Use absolute imports for --queue to work properly.

This is the opposite of what --queue (and dvc in general) expects. dvc is built to work relative to your repo. Your dvc.yaml should look like this:

stages:
  main:
    cmd: python main.py
    deps:
      - main.py
      - dep.py

That should fix your problem since dvc will make a copy of the repo in a temp directory to run the queue and have copies of the dependencies relative to that temp directory, unlike now where you are always reading from those absolute paths, making the temp directory pointless.
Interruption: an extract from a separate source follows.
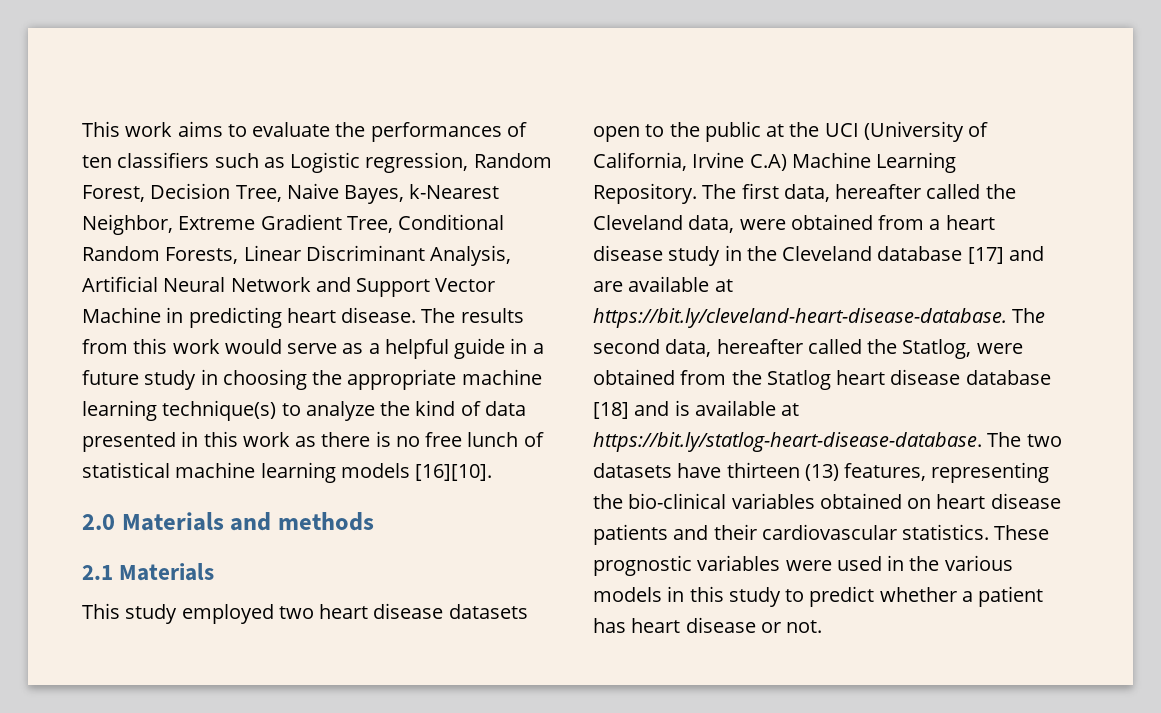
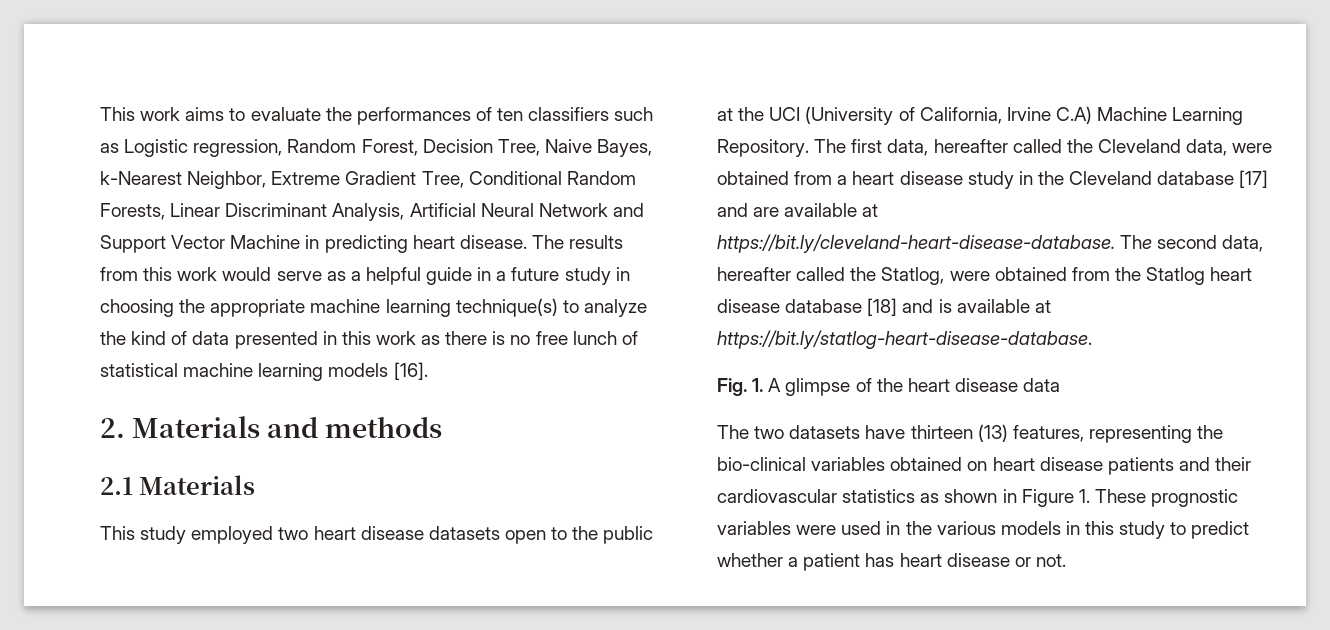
[415,464,493,481] [82,514,115,530] [16][10]. // 2.0 -> [393,362,428,380] [100,418,125,438] [16]. // 2.
(982, 442) none -> [717,378,1061,396] // Fig. 1. A glimpse of the heart disease data //
[902,524,990,540] statistics. -> [842,489,1090,507] statistics as shown in Figure 1.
alekseik1 commented 1 month ago

Thanks for reply! Indeed, I changed paths to relative and now everything works as expected. I still have problems with my original setup though. My original setup uses poetry and dvc - perhaps the problem is that I use cmd: poetry run python my_script.py and poetry uses files from "local package" rather than from file system (since I did not pass --no-root option). And these "local package" files are taken from workspace (symlinks, maybe?). Gonna do some more digging and come back.

alekseik1 commented 1 month ago

@dberenbaum I found a quite subtle bug when using imports and poetry - that seems to be the root of the problem. The setup is quite complicated so I pushed it to a small repo here with steps to reproduce.

It seems like dvc updates PYTHONPATH in a way that does not match package-level import like import my_package.,my_module as m but works fine with import my_module as m.

Could you please check out this repo and see if this bug persists on your machine?

dberenbaum commented 1 month ago

This looks like the expected behavior. import my_package.my_module is loading the package from its installed location. import my_module is loading the local package relative to your current directory.

To work as you expect, you would need to run poetry install inside your dvc pipeline to install all current local packages as part of the experiment.